━━━ TESTO DATO ━━━
Ci sono due tendenze pericolose proprie del nostro mondo che l’uscita dalla pandemia potrebbe accelerare, soprattutto forse nel nostro Paese che non ha molti anticorpi per affrontarle. Tendenze ovviamente che potrebbero essere accelerate da una classe politica opportunista e ignorante al tempo stesso quale è quella che ci ritroviamo. Le chiamerò “virtualizzazione” e “oggettivazione”, cercando di spiegare nel modo più semplice possibile che cosa per esse io intenda.

Prima di tutto dico che esse sono pericolose in quanto contrastano con lo spirito stesso della nostra tradizione, cioè con la cultura occidentale. In verità, esse sembrerebbero, al contrario, essere insite fin dall’inizio nella nostra storia, ma si tratta appunto di un’apparenza. La virtualizzazione è infatti il predominio, portatoci dai new media e in genere dalla “rivoluzione digitale”, dello “spirituale” sul “materiale”, cioè dell’“irreale” (fra l’altro molto più facilmente manipolabile) sul “reale”. Per capire a cosa mi riferisco, credo che molto esemplificativa sia la proposta, che speriamo non si realizzi e che sinceramente non saprei come collocare nella linea che si dipana fra il tragico e il comico, del ministro Lucia Azzolina di riaprire le scuole rinchiudendo gli studenti in camere di plexigass.
━━━ MATERIALE REGISTRATO ━━━
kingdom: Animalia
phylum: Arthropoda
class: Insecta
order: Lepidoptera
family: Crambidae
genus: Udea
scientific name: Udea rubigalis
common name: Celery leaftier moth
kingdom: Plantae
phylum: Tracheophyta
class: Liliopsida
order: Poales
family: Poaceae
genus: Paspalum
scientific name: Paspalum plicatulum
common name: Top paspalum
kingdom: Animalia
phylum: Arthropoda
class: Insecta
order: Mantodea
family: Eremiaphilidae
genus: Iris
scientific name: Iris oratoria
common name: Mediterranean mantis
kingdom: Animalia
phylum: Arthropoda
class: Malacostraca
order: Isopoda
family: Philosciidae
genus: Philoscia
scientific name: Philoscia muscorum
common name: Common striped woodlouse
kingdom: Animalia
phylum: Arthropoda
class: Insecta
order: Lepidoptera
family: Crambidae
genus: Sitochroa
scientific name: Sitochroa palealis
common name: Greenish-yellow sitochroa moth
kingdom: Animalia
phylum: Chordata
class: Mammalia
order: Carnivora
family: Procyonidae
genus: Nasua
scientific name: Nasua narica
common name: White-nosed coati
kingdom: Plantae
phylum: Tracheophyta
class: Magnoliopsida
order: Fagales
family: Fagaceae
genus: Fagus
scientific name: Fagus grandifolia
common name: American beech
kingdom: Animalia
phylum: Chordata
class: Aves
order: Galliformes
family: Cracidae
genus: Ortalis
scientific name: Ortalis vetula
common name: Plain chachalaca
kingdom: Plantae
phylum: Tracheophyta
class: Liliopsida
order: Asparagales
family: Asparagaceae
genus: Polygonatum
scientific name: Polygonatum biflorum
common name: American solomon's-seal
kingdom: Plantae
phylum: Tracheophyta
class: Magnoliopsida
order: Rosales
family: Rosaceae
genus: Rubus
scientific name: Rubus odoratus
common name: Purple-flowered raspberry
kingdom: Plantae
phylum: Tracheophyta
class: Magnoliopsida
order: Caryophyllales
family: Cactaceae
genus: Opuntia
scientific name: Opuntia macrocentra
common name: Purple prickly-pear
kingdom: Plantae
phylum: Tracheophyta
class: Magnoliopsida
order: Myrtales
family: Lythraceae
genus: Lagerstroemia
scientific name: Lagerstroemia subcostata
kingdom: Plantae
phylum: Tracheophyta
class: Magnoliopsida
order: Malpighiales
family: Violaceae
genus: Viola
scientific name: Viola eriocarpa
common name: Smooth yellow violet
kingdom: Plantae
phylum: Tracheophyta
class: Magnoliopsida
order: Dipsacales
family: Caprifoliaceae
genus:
━━━
[COMPITO DA SVOLGERE] Estrai per intero il testo sulle due tendenze pericolose, riportandolo identico all'originale.

[RISPOSTA AL COMPITO]
Ci sono due tendenze pericolose proprie del nostro mondo che l’uscita dalla pandemia potrebbe accelerare, soprattutto forse nel nostro Paese che non ha molti anticorpi per affrontarle. Tendenze ovviamente che potrebbero essere accelerate da una classe politica opportunista e ignorante al tempo stesso quale è quella che ci ritroviamo. Le chiamerò “virtualizzazione” e “oggettivazione”, cercando di spiegare nel modo più semplice possibile che cosa per esse io intenda.

Prima di tutto dico che esse sono pericolose in quanto contrastano con lo spirito stesso della nostra tradizione, cioè con la cultura occidentale. In verità, esse sembrerebbero, al contrario, essere insite fin dall’inizio nella nostra storia, ma si tratta appunto di un’apparenza. La virtualizzazione è infatti il predominio, portatoci dai new media e in genere dalla “rivoluzione digitale”, dello “spirituale” sul “materiale”, cioè dell’“irreale” (fra l’altro molto più facilmente manipolabile) sul “reale”. Per capire a cosa mi riferisco, credo che molto esemplificativa sia la proposta, che speriamo non si realizzi e che sinceramente non saprei come collocare nella linea che si dipana fra il tragico e il comico, del ministro Lucia Azzolina di riaprire le scuole rinchiudendo gli studenti in camere di plexigass.